Task to complete. Could the records below be restated word for word, without a single picture?

Supplied records.

------------

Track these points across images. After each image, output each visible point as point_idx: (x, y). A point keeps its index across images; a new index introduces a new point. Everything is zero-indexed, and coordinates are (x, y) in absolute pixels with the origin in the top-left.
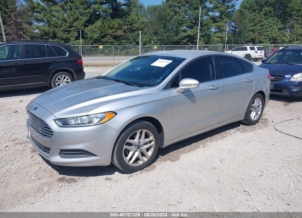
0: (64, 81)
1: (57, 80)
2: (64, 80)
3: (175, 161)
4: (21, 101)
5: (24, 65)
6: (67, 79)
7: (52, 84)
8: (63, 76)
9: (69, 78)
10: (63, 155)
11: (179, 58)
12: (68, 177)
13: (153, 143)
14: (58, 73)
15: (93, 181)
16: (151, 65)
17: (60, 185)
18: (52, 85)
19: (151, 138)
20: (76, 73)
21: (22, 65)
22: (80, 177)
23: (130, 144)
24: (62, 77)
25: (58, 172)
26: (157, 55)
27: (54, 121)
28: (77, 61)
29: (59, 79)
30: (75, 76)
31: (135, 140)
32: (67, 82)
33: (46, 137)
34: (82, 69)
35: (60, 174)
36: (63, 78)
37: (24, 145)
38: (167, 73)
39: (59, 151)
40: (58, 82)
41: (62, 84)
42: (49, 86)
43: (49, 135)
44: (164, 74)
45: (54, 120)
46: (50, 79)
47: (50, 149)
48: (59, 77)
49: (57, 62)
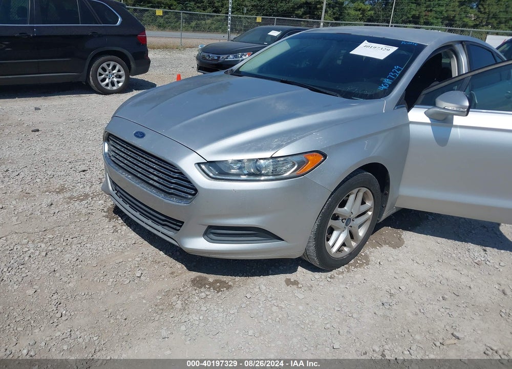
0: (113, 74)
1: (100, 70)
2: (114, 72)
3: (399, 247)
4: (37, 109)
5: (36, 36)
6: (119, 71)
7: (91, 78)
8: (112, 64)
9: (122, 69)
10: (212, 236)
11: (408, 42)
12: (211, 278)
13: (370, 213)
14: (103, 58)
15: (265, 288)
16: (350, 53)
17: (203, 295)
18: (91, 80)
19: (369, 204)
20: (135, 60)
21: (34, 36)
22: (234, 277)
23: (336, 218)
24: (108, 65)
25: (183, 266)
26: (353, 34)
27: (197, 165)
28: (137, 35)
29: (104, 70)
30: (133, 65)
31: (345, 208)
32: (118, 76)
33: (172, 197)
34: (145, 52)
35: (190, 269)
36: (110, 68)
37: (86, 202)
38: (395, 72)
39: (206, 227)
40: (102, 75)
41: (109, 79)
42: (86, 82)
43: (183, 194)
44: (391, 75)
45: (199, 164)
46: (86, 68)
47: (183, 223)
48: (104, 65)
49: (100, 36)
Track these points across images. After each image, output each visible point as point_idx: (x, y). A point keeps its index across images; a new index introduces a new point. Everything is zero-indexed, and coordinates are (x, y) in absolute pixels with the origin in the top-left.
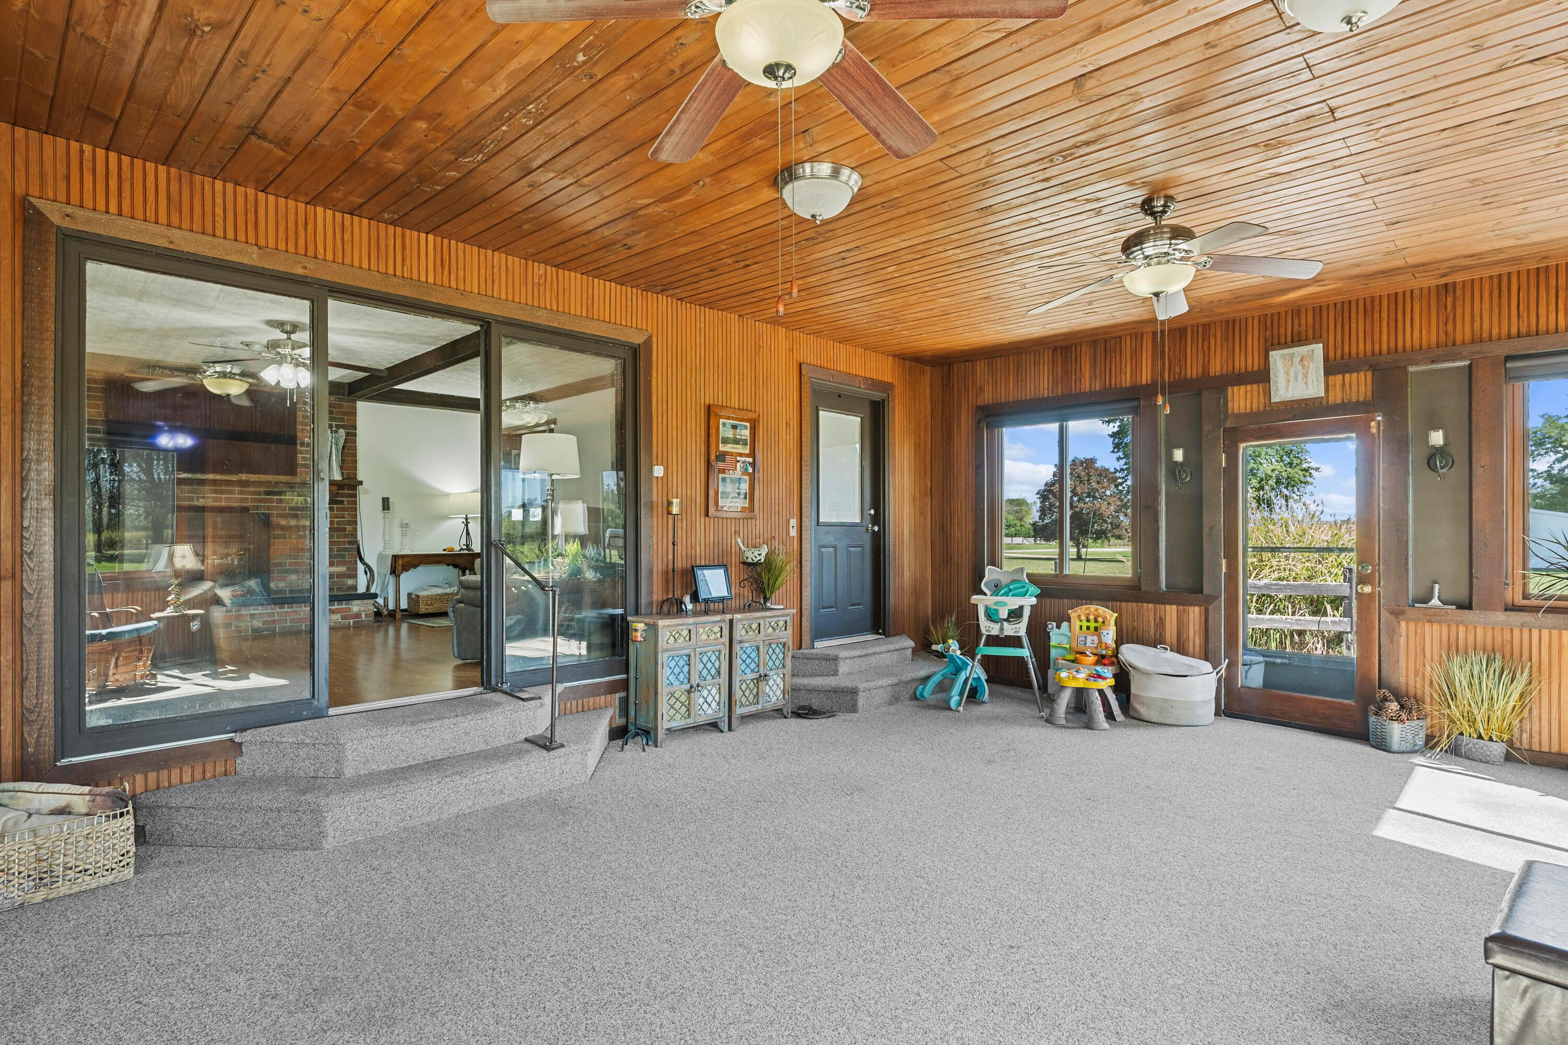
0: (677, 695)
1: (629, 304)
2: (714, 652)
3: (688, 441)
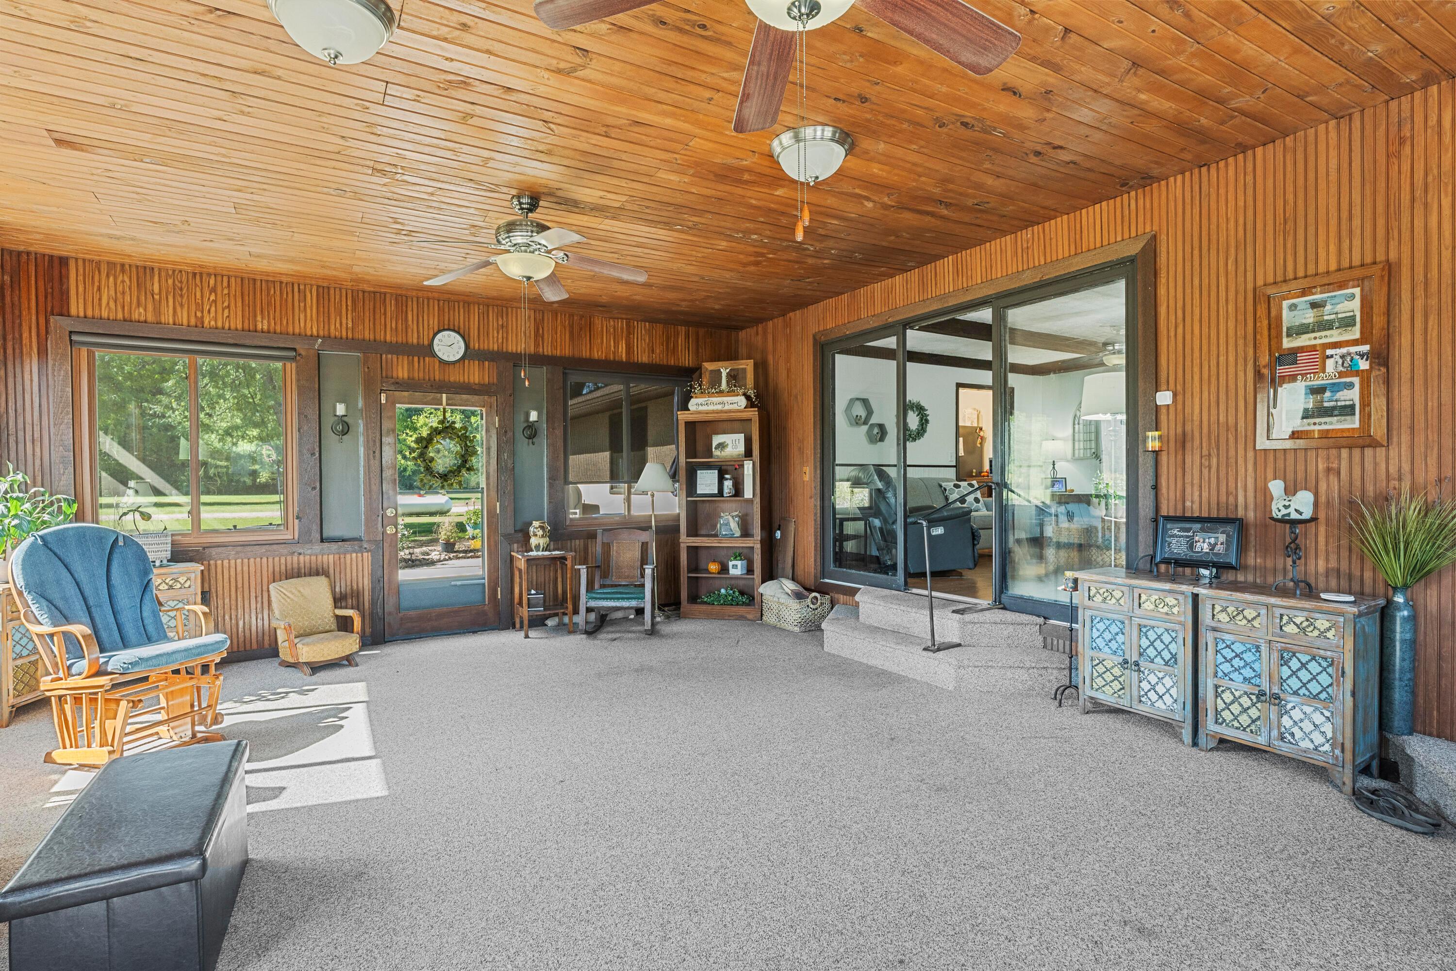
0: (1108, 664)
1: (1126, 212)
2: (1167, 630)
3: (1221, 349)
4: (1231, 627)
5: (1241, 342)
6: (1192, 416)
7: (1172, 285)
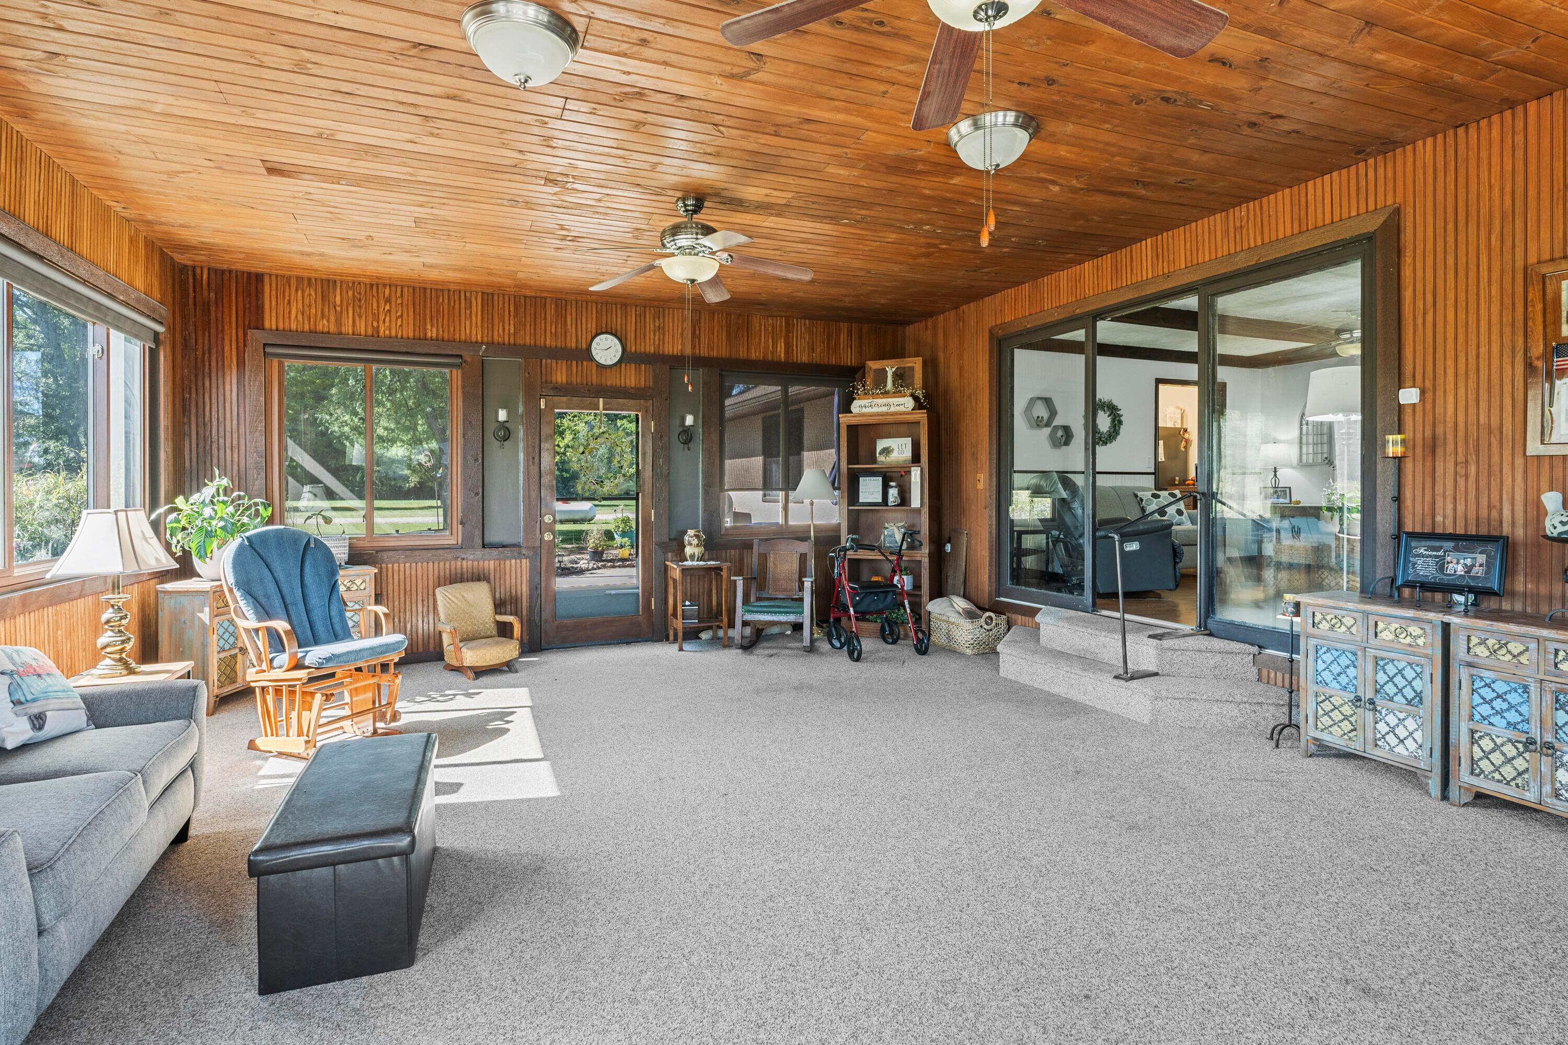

------------

Answer to the problem.
Track these points across images. After each image, output each visible point as point_idx: (x, y). A point keeps its index across images; a new index introduces a new point. Everything is zero-indexed, and coordinates are (x, y) in absolute pixels with the origin in the top-left.
0: (64, 81)
1: (57, 80)
2: (64, 80)
3: (175, 161)
4: (21, 101)
5: (24, 65)
6: (67, 79)
7: (52, 84)
8: (63, 76)
9: (69, 78)
10: (63, 155)
11: (179, 58)
12: (68, 177)
13: (153, 143)
14: (58, 73)
15: (93, 181)
16: (151, 65)
17: (60, 185)
18: (52, 85)
19: (151, 138)
20: (76, 73)
21: (22, 65)
22: (80, 177)
23: (130, 144)
24: (62, 77)
25: (58, 172)
26: (157, 55)
27: (54, 121)
28: (77, 61)
29: (59, 79)
30: (75, 76)
31: (135, 140)
32: (67, 82)
33: (46, 137)
34: (82, 69)
35: (60, 174)
36: (63, 78)
37: (24, 145)
38: (167, 73)
39: (59, 151)
40: (58, 82)
41: (62, 84)
42: (49, 86)
43: (49, 135)
44: (164, 74)
45: (54, 120)
46: (50, 79)
47: (50, 149)
48: (59, 77)
49: (57, 62)
0: (113, 74)
1: (100, 70)
2: (114, 72)
3: (399, 247)
4: (37, 109)
5: (36, 36)
6: (119, 71)
7: (91, 78)
8: (112, 64)
9: (122, 69)
10: (212, 236)
11: (408, 42)
12: (211, 278)
13: (370, 213)
14: (103, 58)
15: (265, 288)
16: (350, 53)
17: (203, 295)
18: (91, 80)
19: (369, 204)
20: (135, 60)
21: (34, 36)
22: (234, 277)
23: (336, 218)
24: (108, 65)
25: (183, 266)
26: (353, 34)
27: (197, 165)
28: (137, 35)
29: (104, 70)
30: (133, 65)
31: (345, 208)
32: (118, 76)
33: (172, 197)
34: (145, 52)
35: (190, 269)
36: (110, 68)
37: (86, 202)
38: (395, 72)
39: (206, 227)
40: (102, 75)
41: (109, 79)
42: (86, 82)
43: (183, 194)
44: (391, 75)
45: (199, 164)
46: (86, 68)
47: (183, 223)
48: (104, 65)
49: (100, 36)
Track these points across images. After each image, output each visible point as point_idx: (x, y). A point keeps its index across images; a new index introduces a new point. Everything is zero-indexed, and coordinates are (x, y) in absolute pixels with the origin in the top-left.
0: (677, 695)
1: (629, 304)
2: (714, 652)
3: (688, 441)
0: (1108, 664)
1: (1126, 212)
2: (1167, 630)
3: (1221, 349)
4: (1231, 627)
5: (1241, 342)
6: (1192, 416)
7: (1172, 285)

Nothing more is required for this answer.